**Request:** Reproduce the text of every record line for line, with no changes. Leave the pictures out.

Dataset entries:

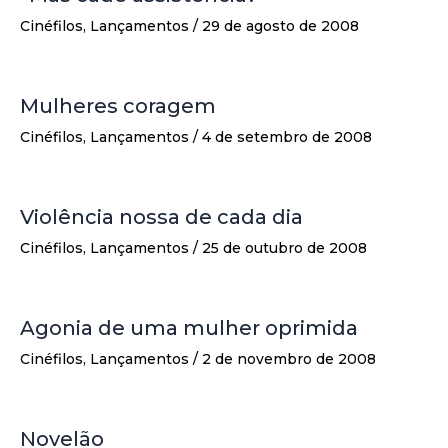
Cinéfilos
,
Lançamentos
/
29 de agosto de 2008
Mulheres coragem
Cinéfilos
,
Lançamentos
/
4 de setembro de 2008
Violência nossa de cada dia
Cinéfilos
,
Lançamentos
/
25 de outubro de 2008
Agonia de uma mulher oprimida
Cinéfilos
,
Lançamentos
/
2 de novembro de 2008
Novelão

**Response to this task:**
Cinéfilos
,
Lançamentos
/
29 de agosto de 2008
Mulheres coragem
Cinéfilos
,
Lançamentos
/
4 de setembro de 2008
Violência nossa de cada dia
Cinéfilos
,
Lançamentos
/
25 de outubro de 2008
Agonia de uma mulher oprimida
Cinéfilos
,
Lançamentos
/
2 de novembro de 2008
Novelão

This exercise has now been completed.